Collaborazione, centralità della Parola di Dio, richiesta di formazione. “Lo spirito sinodale sta entrando nel vissuto della realtà eporediese. È diffusa la consapevolezza di
un cammino che non si è esaurito
con la sintesi al termine della prima fase ma che continua e dà vita generando nuove riflessioni”. Così Elisabetta Acide, del Gruppo di coordinamento della diocesi di Ivrea, riassume l’esperienza vissuta in questi mesi e lo stato d’animo di chi ha partecipato al percorso sinodale. Nel periodo di avvio, per spiegare in modo semplice e immediato cos’è il cammino sinodale e cosa chiede alla Chiesa è stato realizzato e diffuso in diocesi un video tutorial: “Pensato – sottolinea Acide – per fornire indicazioni sulla logica del discernimento, dell’ascolto, del dialogo e sulle tre parole: comunione, partecipazione, missione”. “In diversi casi – aggiunge – è stato utilizzato per avviare la riflessione nel primo incontro dei gruppi sinodali con frasi, voci e immagini significative”. Al termine di questo “primo momento estremamente ricco di contributi”, Acide traccia un sintetico bilancio: “Nei piccoli centri come nelle città più grandi della diocesi si è riusciti ad attivare processi di ascolto, dialogo e confronto. In alcune realtà si è fatta più difficoltà nell’avviarli per via anche della mancanza di una pregressa abitudine agli incontri. Ma, in ogni caso,
è stata un’esperienza dappertutto fruttuosa” dalla quale è emerso l’“apprezzamento per la logica del camminare insieme che, forse per la prima volta, parte in modo concreto dalla base”.

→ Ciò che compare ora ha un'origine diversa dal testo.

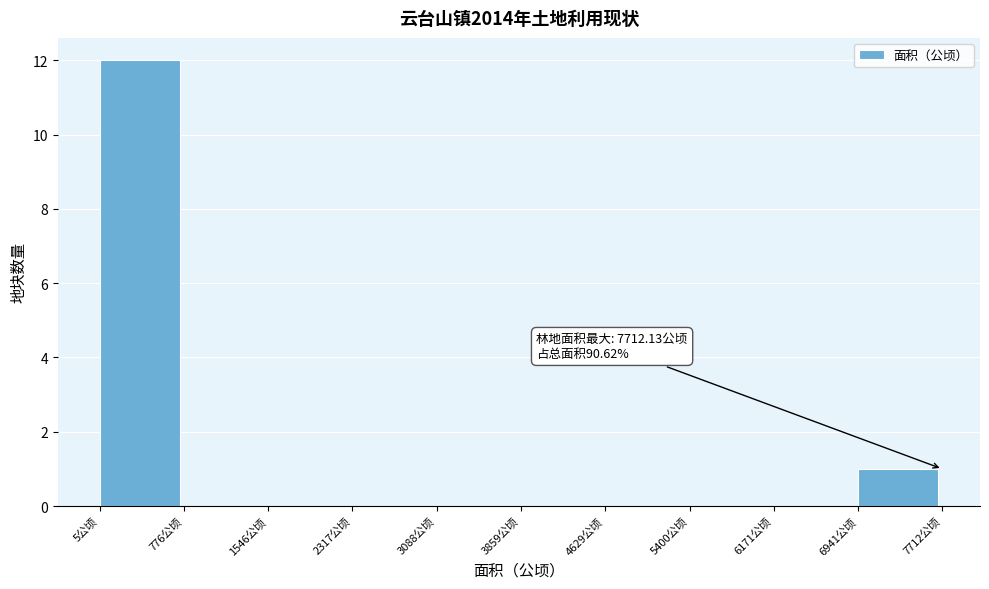

Over which range of the x-axis is the bar tallest?

0 to 800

Contributi sono arrivati dal 60% delle parrocchie della diocesi e nel percorso sono stati coinvolti anche oltre 2mila studenti. Da una parte, osserva, è stata espressa “la volontà di uscire dalla chiusura delle singole realtà parrocchiali e territoriali per provare ad allargare lo sguardo a gruppi, movimenti, realtà vicine e a voci diverse”; dall’altra, è stato manifestato il “desiderio di progettare il futuro con uno sguardo rivolto anche al passato ma con una prospettiva che parte da una nuova spinta capace di creatività per dare spazio alle istanze emerse da più parti”. Anche nelle comunità eporediesi c’è la richiesta di “collaborazione effettiva tra presbiteri, diaconi, laici impegnati ma anche coloro che sono sulla soglia, che magari oggi stanno a guardare ma che non sono disponibili a farsi coinvolgere”. Acide indica poi altri due aspetti che delineano il sentire prevalente: quella di Ivrea è “una Chiesa che ha voglia di continuare il cammino, magari a velocità diverse o con passi diversi, ma insieme e mettendo al centro Cristo”; diffusa è “la richiesta di formazione”, da vivere in “un clima che è già di per sé sinodale perché richiede disponibilità all’ascolto e al dialogo”.